Several cutting-edge methodologies are emerging as valuable tools for investigating NDUFC2 function in more physiologically relevant contexts:

• Live-Cell Imaging:

  • Fluorescently tagged NDUFC2 constructs to visualize localization and dynamics

  • FRET-based approaches to study protein-protein interactions in real-time

  • Mitochondrial potential-sensitive dyes to correlate NDUFC2 function with membrane potential

  • Super-resolution microscopy to visualize NDUFC2 within the mitochondrial ultrastructure

• Single-Cell Technologies:

  • Single-cell RNA-seq to analyze cell-specific responses to NDUFC2 dysfunction

  • Mass cytometry (CyTOF) to simultaneously measure multiple parameters in individual cells

  • Spatial transcriptomics to map NDUFC2 expression patterns in tissue contexts

• Organoid Models:

  • Brain organoids derived from patient iPSCs to study neurological manifestations

  • Multi-tissue organoid systems to investigate tissue-specific effects of NDUFC2 variants

  • Microfluidic organ-on-chip approaches to study complex physiological interactions

These advanced approaches promise to provide deeper insights into NDUFC2 function within intact biological systems and may help explain the tissue-specific pathology observed in NDUFC2-related disorders.
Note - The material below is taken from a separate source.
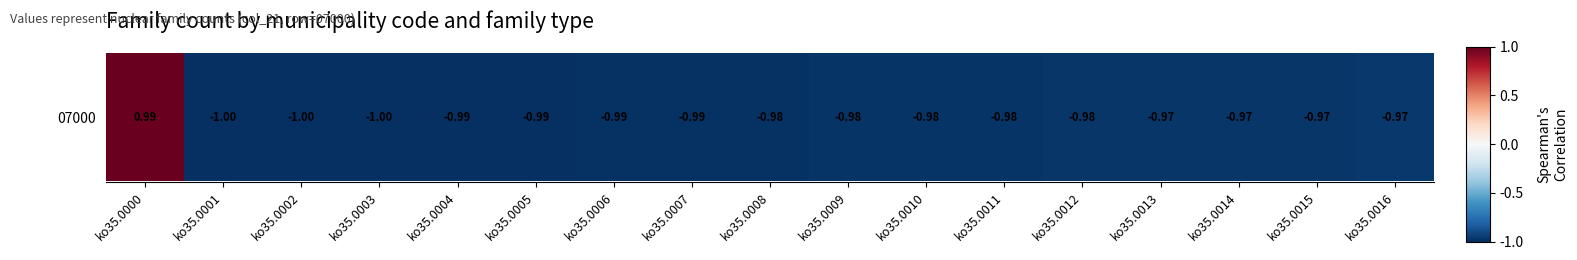

How many distinct data groups are displayed?

1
How can contradictory data regarding NDUFC2's role in disease pathogenesis be reconciled?

Researchers encountering seemingly contradictory findings about NDUFC2's role in disease should consider several analytical approaches:

• Variant-Specific Effects:

  • Different NDUFC2 variants may affect protein function differently

  • Compare structural locations of variants (functional domains vs. peripheral regions)

  • Evaluate quantitative differences in residual NDUFC2 activity between variants

  • Consider variant-specific effects on protein stability vs. functional interactions

• Genetic and Environmental Modifiers:

  • The stroke phenotype in SHRSP rats is dependent on Japanese-style diet (JD)

  • Human stroke risk associated with NDUFC2 variants may be influenced by lifestyle factors

  • Genetic background differences may explain variable penetrance and expressivity

  • Epigenetic factors might modulate NDUFC2 expression in different contexts

• Methodological Considerations:

  • Different experimental approaches may yield apparently contradictory results

  • In vitro studies may not fully recapitulate in vivo complexity

  • Acute vs. chronic models may reveal different aspects of NDUFC2 function

  • Species differences (human vs. rodent vs. cell culture) may influence findings

Systematic meta-analysis of available data with careful attention to methodological details and experimental contexts can help reconcile apparently contradictory findings and develop more nuanced understanding of NDUFC2's role in health and disease.